Cette carte m’a été donnée par la navigatrice Dee Caffari, dans le cadre d’une vente pour les associations de sauvetage en mer. Le jour de cette publication quarante personnes viennent de périr englouties.

This map was given to me by sailor Dee Caffari, as part of a sale for sea rescue associations. On the day of publication, forty people had just perished.

Carry That Weight

Kasia Ozga, Carry that Weight, Digital Photograph, Pilot Mountain, Surry County, North Carolina, November 2024.

I looked up at this rocky ledge, layers of quartzite extending between me and the sky above and descending straight down into the valley below. The weight of the wall made my head spin, threatening to overpower individual polar-fleece-clad bodies scrambling along a narrow walking path. I could picture the stone crushing everything in its’ wake. Mass deportation.

Twice the population of Sweden. Removed.

Feeling like this rock or Antony Gormley’s Space Station or Richard Serra’s steel could fall on me (but probably won’t).

But the hammer has fallen on others before.
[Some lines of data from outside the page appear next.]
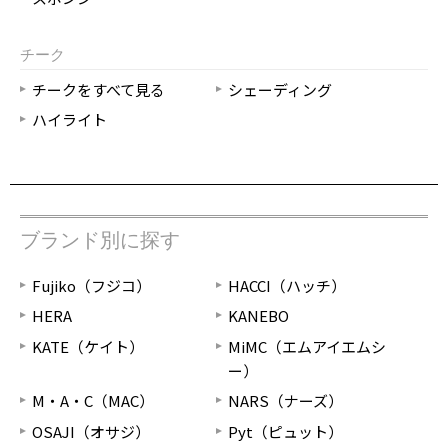
チーク
チークをすべて見る
シェーディング
ハイライト
ブランド別に探す
Fujiko（フジコ）
HACCI（ハッチ）
HERA
KANEBO
KATE（ケイト）
MiMC（エムアイエムシ
ー）
M・A・C（MAC）
NARS（ナーズ）
OSAJI（オサジ）
Pyt（ピュット）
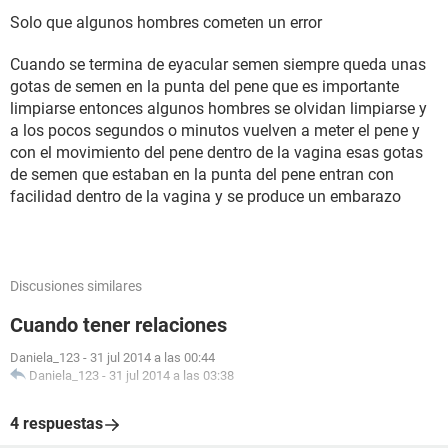
Solo que algunos hombres cometen un error
Cuando se termina de eyacular semen siempre queda unas
gotas de semen en la punta del pene que es importante
limpiarse entonces algunos hombres se olvidan limpiarse y
a los pocos segundos o minutos vuelven a meter el pene y
con el movimiento del pene dentro de la vagina esas gotas
de semen que estaban en la punta del pene entran con
facilidad dentro de la vagina y se produce un embarazo
Discusiones similares
Cuando tener relaciones
Daniela_123
-
31 jul 2014 a las 00:44
Daniela_123
-
31 jul 2014 a las 03:38
4 respuestas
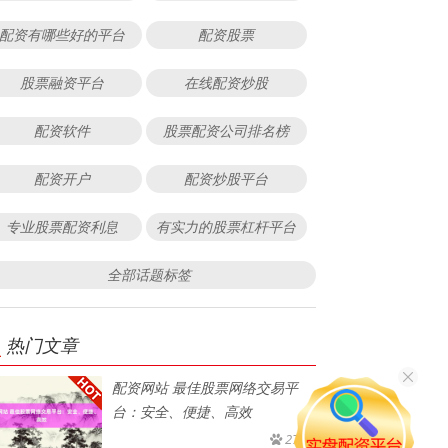
配资有哪些好的平台
配资股票
股票融资平台
在线配资炒股
配资软件
股票配资公司排名榜
配资开户
配资炒股平台
专业股票配资利息
有实力的股票杠杆平台
全部话题标签
热门文章
配资网站 最佳股票网络交易平
台：安全、便捷、高效
274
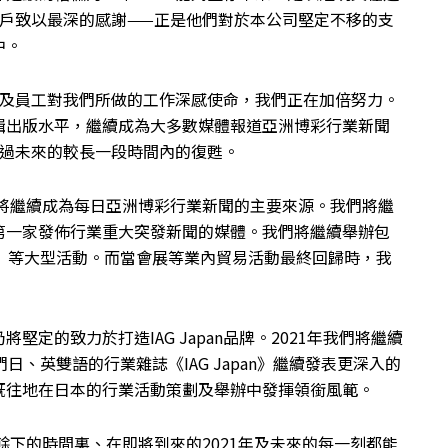
客戶致以最深的感謝——正是他們對於本公司堅定不移的支
中。
層及員工對我們所做的工作深感使命，我們正在加倍努力。
輯出版水平，繼續成為大多數媒體報道亞洲博彩行業新聞
度過未來的較長一段時間內的復甦。
們將繼續成為每日亞洲博彩行業新聞的主要來源。我們將繼
第一家發佈行業重大突發新聞的媒體。我們將繼續舉辦包
」等大型活動。而當會展等業內貿易活動最終回歸時，我
定的致力於打造IAG Japan品牌。2021年我們將繼續
我們日、英雙語的行業雜誌《IAG Japan》繼續發表更深入的
既往地在日本的行業活動策劃及舉辦中發揮領銜風範。
餘下的時間裏、在即將到來的2021年及未來的每一刻都能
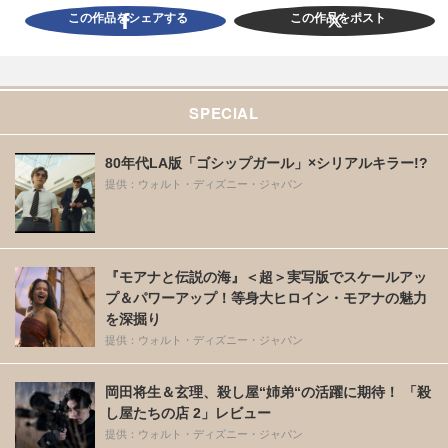
この作品をシェアする
この作品をポスト
SPECIAL
80年代LA版「ゴシップガール」×シリアルキラー!?
提供：ウォルト・ディズニー・ジャパン
『モアナと伝説の海』＜超＞実写版でスケールアッ
プ＆パワーアップ！等身大ヒロイン・モアナの魅力
を深掘り
提供：ウォルト・ディズニー・ジャパン
岡田将生＆玄理、殺し屋“姉弟“の活躍に期待！ 「殺
し屋たちの店 2」レビュー
提供：ウォルト・ディズニー・ジャパン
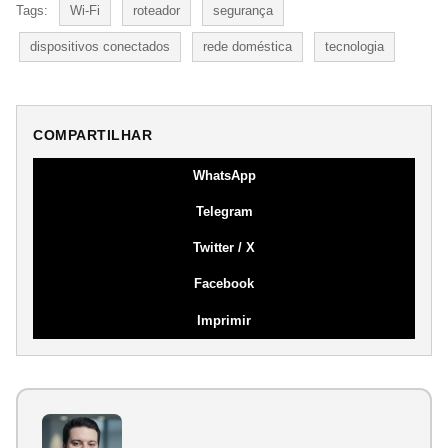
Tags:
Wi-Fi
roteador
segurança
dispositivos conectados
rede doméstica
tecnologia
COMPARTILHAR
WhatsApp
Telegram
Twitter / X
Facebook
Imprimir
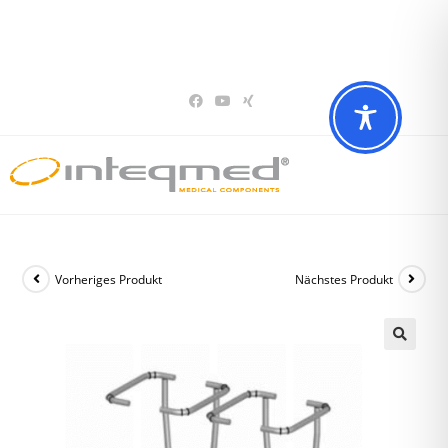
Sie haben Fragen? Wir beraten Sie gerne
02196 – 7 29 00 94
Vorheriges Produkt
Nächstes Produkt
🔍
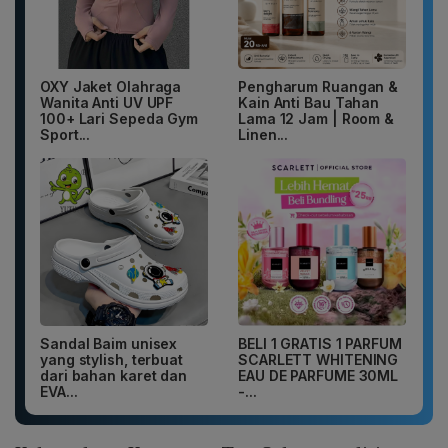
OXY Jaket Olahraga
Pengharum Ruangan &
Wanita Anti UV UPF
Kain Anti Bau Tahan
100+ Lari Sepeda Gym
Lama 12 Jam | Room &
Sport...
Linen...
Sandal Baim unisex
BELI 1 GRATIS 1 PARFUM
yang stylish, terbuat
SCARLETT WHITENING
dari bahan karet dan
EAU DE PARFUME 30ML
EVA...
-...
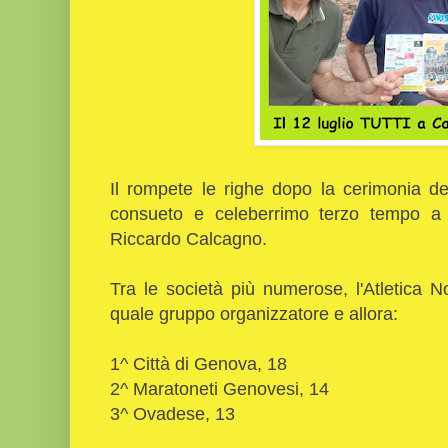
Il rompete le righe dopo la cerimonia d
consueto e celeberrimo terzo tempo a 
Riccardo Calcagno.
Tra le società più numerose, l'Atletica 
quale gruppo organizzatore e allora:
1^ Città di Genova, 18
2^ Maratoneti Genovesi, 14
3^ Ovadese, 13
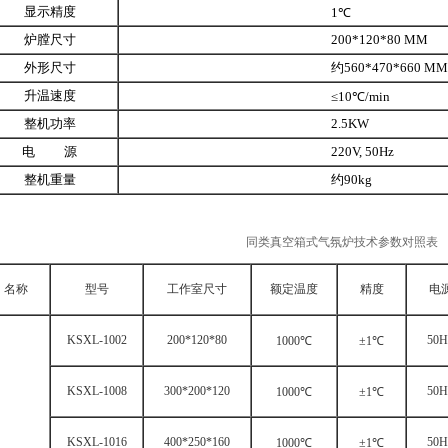
显示精度
1℃
炉膛尺寸
200*120*80 MM
外形尺寸
约560*470*660 MM
升温速度
≤10℃/min
整机功率
2.5KW
电 源
220V, 50Hz
整机重量
约90kg
同类真空箱式气氛炉技术参数对照表
名称
型号
工作室尺寸
额定温度
精度
电
KSXL-1002
200*120*80
50H
1000℃
±1℃
KSXL-1008
300*200*120
50H
1000℃
±1℃
KSXL-1016
400*250*160
50H
1000℃
±1℃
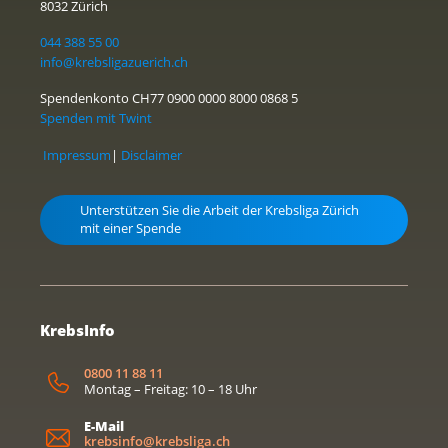
8032 Zürich
044 388 55 00
info@krebsligazuerich.ch
Spendenkonto CH77 0900 0000 8000 0868 5
Spenden mit Twint
Impressum
|
Disclaimer
Unterstützen Sie die Arbeit der Krebsliga Zürich
mit einer Spende
KrebsInfo
0800 11 88 11
Montag – Freitag: 10 – 18 Uhr
E-Mail
krebsinfo@krebsliga.ch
It’s falling 6,117 miles away and will fall here again soon enough (after all, I am a woman in a “red” state).

The Cheraw people, also known as the Saraw or Saura, were a Siouan-speaking tribe of Indigenous people of the Southeastern Woodlands that called this mountain “Jomeokee”, meaning “great guide.” On my drive home, I saw a bumper sticker with the words “No one is illegal on stolen land.” I made my husband stop the car so that I could take a picture.